To further analyze model limitations, we construct a **Hard subset** consisting of challenging instances. Specifically, this subset includes questions that are answered incorrectly by all three baseline models: Gemma-3-27B, Qwen3-VL-235B-Thinking, and GPT-5-nano. The Hard subset contains 627 questions, corresponding to 18% of the full KMMMU dataset (see Figure 11 for details).

### 3.5 Does Adversarial Filtering Distort the Original Data Distribution?

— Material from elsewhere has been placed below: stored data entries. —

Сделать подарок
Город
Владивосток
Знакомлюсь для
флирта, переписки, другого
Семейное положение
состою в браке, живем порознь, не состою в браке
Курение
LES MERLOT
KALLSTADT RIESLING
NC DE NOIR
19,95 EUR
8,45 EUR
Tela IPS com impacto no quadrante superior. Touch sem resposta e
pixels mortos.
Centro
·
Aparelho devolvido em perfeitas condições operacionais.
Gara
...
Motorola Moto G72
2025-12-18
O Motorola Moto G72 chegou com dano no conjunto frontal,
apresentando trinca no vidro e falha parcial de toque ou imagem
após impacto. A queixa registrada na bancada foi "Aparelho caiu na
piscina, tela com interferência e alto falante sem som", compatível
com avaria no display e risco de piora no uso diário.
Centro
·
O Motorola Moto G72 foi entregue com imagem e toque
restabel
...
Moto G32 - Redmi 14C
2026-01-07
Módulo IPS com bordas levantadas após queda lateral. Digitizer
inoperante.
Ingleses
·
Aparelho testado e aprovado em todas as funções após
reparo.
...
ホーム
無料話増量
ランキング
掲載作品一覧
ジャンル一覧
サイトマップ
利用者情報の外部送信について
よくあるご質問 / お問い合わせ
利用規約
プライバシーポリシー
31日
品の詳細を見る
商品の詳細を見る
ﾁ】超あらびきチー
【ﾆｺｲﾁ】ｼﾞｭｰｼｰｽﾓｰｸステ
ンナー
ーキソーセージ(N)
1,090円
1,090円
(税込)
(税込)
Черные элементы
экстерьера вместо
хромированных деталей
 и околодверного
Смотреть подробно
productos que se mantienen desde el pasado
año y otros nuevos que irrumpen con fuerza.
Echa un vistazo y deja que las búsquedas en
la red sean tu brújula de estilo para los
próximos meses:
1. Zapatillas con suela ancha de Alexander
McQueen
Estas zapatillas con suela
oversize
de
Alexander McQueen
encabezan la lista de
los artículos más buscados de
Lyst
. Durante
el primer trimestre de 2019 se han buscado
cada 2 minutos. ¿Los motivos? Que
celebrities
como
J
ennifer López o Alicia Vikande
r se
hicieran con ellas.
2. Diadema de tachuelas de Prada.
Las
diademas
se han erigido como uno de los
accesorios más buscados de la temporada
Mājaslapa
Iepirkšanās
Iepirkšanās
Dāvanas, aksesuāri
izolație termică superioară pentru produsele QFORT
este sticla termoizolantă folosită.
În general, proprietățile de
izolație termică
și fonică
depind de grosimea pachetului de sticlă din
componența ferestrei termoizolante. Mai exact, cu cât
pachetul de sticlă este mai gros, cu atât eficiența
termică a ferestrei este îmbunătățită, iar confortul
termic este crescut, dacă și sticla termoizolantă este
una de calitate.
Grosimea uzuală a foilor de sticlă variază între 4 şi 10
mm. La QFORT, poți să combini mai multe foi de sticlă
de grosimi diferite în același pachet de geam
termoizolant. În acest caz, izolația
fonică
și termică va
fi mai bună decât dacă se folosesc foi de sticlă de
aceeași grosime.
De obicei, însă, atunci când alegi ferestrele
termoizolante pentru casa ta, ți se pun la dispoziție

To assess whether adversarial filtering affects benchmark representativeness, we compare the distributional alignment of the original dataset and filtered subsets. For this analysis, each item is represented using a text embedding obtained from multilingual-e5-large. The resulting embeddings are projected into a lower-dimensional manifold using PCA (n=50), followed by 3D UMAP. As shown in Figure 4, both the **Full KMMMU set** and the **Hard subset** largely preserve the broad geometric structure of the **original 68k-sample** distribution. To quantify these differences, we compute the Kullback–Leibler (KL) divergence

Similar Articles

UrduMMLU: A Massive Multitask Benchmark for Urdu Language Understanding

arXiv cs.CL

UrduMMLU is a new benchmark of 26,431 multiple-choice questions across 26 subjects for evaluating LLMs on Urdu language understanding, sourced from native educational materials. Evaluation of 30 LLMs reveals Gemini-3.5-Flash performs best, while open-source models and region-specific subjects pose significant challenges.

What We are Missing in Multimodal LLM Evaluation?

arXiv cs.AI

This paper reviews current multimodal LLM evaluation benchmarks and identifies key gaps such as temporal-spatial coherence, physical world understanding, multimodal consistency, and selective attention, arguing that existing isolated-task benchmarks fail to measure true cross-modal integration.